(WORK ITEM): The whole listing below is to be output exactly, with no line skipped.

(PROVIDED RECORDS):
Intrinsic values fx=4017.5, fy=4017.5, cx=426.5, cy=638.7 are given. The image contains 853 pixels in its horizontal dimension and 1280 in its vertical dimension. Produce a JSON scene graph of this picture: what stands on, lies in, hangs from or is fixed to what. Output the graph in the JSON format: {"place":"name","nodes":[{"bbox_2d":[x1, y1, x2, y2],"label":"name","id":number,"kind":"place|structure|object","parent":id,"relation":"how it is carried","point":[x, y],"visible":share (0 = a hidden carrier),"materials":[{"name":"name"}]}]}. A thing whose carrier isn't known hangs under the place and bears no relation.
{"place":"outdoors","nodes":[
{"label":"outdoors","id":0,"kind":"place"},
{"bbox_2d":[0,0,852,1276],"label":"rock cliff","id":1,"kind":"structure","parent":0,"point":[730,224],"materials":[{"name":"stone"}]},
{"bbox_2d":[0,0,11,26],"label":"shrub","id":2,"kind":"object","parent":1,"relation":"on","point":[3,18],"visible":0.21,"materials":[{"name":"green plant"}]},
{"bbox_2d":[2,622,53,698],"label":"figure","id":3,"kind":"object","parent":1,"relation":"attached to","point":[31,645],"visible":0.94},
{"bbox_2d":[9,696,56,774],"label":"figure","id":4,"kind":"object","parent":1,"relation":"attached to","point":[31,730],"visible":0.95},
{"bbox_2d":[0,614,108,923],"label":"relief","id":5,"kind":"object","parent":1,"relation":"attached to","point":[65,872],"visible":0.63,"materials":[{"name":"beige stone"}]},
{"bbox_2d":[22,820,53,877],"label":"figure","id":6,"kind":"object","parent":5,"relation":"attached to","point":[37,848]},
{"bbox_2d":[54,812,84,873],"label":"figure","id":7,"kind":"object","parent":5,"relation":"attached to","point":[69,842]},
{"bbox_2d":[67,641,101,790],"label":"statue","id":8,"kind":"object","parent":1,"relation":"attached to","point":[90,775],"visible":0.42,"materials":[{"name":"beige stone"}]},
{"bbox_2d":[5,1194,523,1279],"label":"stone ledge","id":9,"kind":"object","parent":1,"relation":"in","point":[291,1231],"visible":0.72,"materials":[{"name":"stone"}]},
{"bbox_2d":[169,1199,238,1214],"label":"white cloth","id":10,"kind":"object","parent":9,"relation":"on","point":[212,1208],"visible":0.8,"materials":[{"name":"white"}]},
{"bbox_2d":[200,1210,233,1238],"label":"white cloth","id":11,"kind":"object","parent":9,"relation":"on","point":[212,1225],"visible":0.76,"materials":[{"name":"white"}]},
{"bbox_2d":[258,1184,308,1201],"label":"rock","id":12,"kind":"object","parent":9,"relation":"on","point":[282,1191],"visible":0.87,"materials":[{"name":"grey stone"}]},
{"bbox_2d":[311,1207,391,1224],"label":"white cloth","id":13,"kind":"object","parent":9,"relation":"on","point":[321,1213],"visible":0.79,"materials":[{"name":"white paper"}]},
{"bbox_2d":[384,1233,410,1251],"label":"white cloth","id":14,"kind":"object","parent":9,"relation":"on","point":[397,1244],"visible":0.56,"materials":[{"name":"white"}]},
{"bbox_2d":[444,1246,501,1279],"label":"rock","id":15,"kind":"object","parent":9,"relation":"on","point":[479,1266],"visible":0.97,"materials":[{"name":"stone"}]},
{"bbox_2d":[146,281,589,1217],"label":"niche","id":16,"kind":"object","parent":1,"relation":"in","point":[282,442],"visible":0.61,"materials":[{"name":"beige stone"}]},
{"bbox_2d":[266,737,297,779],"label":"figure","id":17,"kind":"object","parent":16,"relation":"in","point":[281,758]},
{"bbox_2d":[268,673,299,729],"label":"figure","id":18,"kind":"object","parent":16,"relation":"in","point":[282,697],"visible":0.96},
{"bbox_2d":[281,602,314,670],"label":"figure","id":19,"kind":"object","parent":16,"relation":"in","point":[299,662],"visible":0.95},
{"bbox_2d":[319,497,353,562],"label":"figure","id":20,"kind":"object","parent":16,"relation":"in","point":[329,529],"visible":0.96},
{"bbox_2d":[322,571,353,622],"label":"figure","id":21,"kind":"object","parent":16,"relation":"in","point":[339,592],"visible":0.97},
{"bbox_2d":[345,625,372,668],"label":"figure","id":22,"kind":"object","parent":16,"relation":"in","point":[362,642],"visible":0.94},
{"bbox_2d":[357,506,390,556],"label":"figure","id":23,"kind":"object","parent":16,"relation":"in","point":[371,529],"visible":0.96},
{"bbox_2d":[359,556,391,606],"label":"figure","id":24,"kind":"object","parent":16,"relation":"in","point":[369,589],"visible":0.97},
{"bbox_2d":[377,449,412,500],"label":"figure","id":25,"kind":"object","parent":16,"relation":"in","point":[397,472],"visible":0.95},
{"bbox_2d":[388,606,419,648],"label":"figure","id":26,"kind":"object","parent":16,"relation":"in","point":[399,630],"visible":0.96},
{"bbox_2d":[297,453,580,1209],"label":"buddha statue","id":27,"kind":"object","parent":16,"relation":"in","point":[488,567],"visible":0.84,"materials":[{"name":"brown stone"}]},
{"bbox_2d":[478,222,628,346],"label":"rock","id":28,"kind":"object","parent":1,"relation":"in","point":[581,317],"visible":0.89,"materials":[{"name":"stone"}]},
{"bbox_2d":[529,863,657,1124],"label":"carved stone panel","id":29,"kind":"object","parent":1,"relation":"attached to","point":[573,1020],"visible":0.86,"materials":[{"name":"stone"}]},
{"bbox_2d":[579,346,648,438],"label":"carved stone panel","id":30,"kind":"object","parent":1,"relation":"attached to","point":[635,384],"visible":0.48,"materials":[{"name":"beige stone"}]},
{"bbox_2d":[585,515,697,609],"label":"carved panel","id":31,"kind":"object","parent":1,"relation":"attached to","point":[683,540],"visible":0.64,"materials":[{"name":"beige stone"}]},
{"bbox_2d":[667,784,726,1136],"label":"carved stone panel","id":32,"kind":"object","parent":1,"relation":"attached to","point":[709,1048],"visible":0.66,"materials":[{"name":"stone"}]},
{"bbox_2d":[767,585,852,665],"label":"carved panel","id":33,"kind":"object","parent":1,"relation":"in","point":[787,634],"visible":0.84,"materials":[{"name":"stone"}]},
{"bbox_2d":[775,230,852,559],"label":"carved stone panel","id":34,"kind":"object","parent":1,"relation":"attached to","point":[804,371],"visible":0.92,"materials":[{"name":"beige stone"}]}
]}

(SOLUTION FOR THIS PROBLEM):
Intrinsic values fx=4017.5, fy=4017.5, cx=426.5, cy=638.7 are given. The image contains 853 pixels in its horizontal dimension and 1280 in its vertical dimension. Produce a JSON scene graph of this picture: what stands on, lies in, hangs from or is fixed to what. Output the graph in the JSON format: {"place":"name","nodes":[{"bbox_2d":[x1, y1, x2, y2],"label":"name","id":number,"kind":"place|structure|object","parent":id,"relation":"how it is carried","point":[x, y],"visible":share (0 = a hidden carrier),"materials":[{"name":"name"}]}]}. A thing whose carrier isn't known hangs under the place and bears no relation.
{"place":"outdoors","nodes":[
{"label":"outdoors","id":0,"kind":"place"},
{"bbox_2d":[0,0,852,1276],"label":"rock cliff","id":1,"kind":"structure","parent":0,"point":[730,224],"materials":[{"name":"stone"}]},
{"bbox_2d":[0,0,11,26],"label":"shrub","id":2,"kind":"object","parent":1,"relation":"on","point":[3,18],"visible":0.21,"materials":[{"name":"green plant"}]},
{"bbox_2d":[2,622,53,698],"label":"figure","id":3,"kind":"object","parent":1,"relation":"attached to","point":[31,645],"visible":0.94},
{"bbox_2d":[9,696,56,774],"label":"figure","id":4,"kind":"object","parent":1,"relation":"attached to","point":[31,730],"visible":0.95},
{"bbox_2d":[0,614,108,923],"label":"relief","id":5,"kind":"object","parent":1,"relation":"attached to","point":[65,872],"visible":0.63,"materials":[{"name":"beige stone"}]},
{"bbox_2d":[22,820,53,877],"label":"figure","id":6,"kind":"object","parent":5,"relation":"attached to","point":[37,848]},
{"bbox_2d":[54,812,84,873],"label":"figure","id":7,"kind":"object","parent":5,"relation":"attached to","point":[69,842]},
{"bbox_2d":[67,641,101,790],"label":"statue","id":8,"kind":"object","parent":1,"relation":"attached to","point":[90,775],"visible":0.42,"materials":[{"name":"beige stone"}]},
{"bbox_2d":[5,1194,523,1279],"label":"stone ledge","id":9,"kind":"object","parent":1,"relation":"in","point":[291,1231],"visible":0.72,"materials":[{"name":"stone"}]},
{"bbox_2d":[169,1199,238,1214],"label":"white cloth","id":10,"kind":"object","parent":9,"relation":"on","point":[212,1208],"visible":0.8,"materials":[{"name":"white"}]},
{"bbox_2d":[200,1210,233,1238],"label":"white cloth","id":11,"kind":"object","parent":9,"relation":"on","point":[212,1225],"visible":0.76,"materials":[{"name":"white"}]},
{"bbox_2d":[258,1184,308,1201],"label":"rock","id":12,"kind":"object","parent":9,"relation":"on","point":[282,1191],"visible":0.87,"materials":[{"name":"grey stone"}]},
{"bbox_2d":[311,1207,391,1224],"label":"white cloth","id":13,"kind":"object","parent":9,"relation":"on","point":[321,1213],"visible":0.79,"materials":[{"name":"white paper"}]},
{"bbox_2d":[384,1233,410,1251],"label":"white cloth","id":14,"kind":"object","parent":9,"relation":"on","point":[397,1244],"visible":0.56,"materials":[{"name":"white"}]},
{"bbox_2d":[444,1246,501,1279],"label":"rock","id":15,"kind":"object","parent":9,"relation":"on","point":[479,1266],"visible":0.97,"materials":[{"name":"stone"}]},
{"bbox_2d":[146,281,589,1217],"label":"niche","id":16,"kind":"object","parent":1,"relation":"in","point":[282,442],"visible":0.61,"materials":[{"name":"beige stone"}]},
{"bbox_2d":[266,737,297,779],"label":"figure","id":17,"kind":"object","parent":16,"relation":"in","point":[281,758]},
{"bbox_2d":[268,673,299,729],"label":"figure","id":18,"kind":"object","parent":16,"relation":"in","point":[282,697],"visible":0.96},
{"bbox_2d":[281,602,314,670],"label":"figure","id":19,"kind":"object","parent":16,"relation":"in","point":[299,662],"visible":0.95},
{"bbox_2d":[319,497,353,562],"label":"figure","id":20,"kind":"object","parent":16,"relation":"in","point":[329,529],"visible":0.96},
{"bbox_2d":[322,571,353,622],"label":"figure","id":21,"kind":"object","parent":16,"relation":"in","point":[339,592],"visible":0.97},
{"bbox_2d":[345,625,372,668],"label":"figure","id":22,"kind":"object","parent":16,"relation":"in","point":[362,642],"visible":0.94},
{"bbox_2d":[357,506,390,556],"label":"figure","id":23,"kind":"object","parent":16,"relation":"in","point":[371,529],"visible":0.96},
{"bbox_2d":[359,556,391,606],"label":"figure","id":24,"kind":"object","parent":16,"relation":"in","point":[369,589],"visible":0.97},
{"bbox_2d":[377,449,412,500],"label":"figure","id":25,"kind":"object","parent":16,"relation":"in","point":[397,472],"visible":0.95},
{"bbox_2d":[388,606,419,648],"label":"figure","id":26,"kind":"object","parent":16,"relation":"in","point":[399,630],"visible":0.96},
{"bbox_2d":[297,453,580,1209],"label":"buddha statue","id":27,"kind":"object","parent":16,"relation":"in","point":[488,567],"visible":0.84,"materials":[{"name":"brown stone"}]},
{"bbox_2d":[478,222,628,346],"label":"rock","id":28,"kind":"object","parent":1,"relation":"in","point":[581,317],"visible":0.89,"materials":[{"name":"stone"}]},
{"bbox_2d":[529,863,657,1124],"label":"carved stone panel","id":29,"kind":"object","parent":1,"relation":"attached to","point":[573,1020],"visible":0.86,"materials":[{"name":"stone"}]},
{"bbox_2d":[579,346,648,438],"label":"carved stone panel","id":30,"kind":"object","parent":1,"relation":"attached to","point":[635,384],"visible":0.48,"materials":[{"name":"beige stone"}]},
{"bbox_2d":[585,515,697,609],"label":"carved panel","id":31,"kind":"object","parent":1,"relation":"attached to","point":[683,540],"visible":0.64,"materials":[{"name":"beige stone"}]},
{"bbox_2d":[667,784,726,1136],"label":"carved stone panel","id":32,"kind":"object","parent":1,"relation":"attached to","point":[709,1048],"visible":0.66,"materials":[{"name":"stone"}]},
{"bbox_2d":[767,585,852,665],"label":"carved panel","id":33,"kind":"object","parent":1,"relation":"in","point":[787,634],"visible":0.84,"materials":[{"name":"stone"}]},
{"bbox_2d":[775,230,852,559],"label":"carved stone panel","id":34,"kind":"object","parent":1,"relation":"attached to","point":[804,371],"visible":0.92,"materials":[{"name":"beige stone"}]}
]}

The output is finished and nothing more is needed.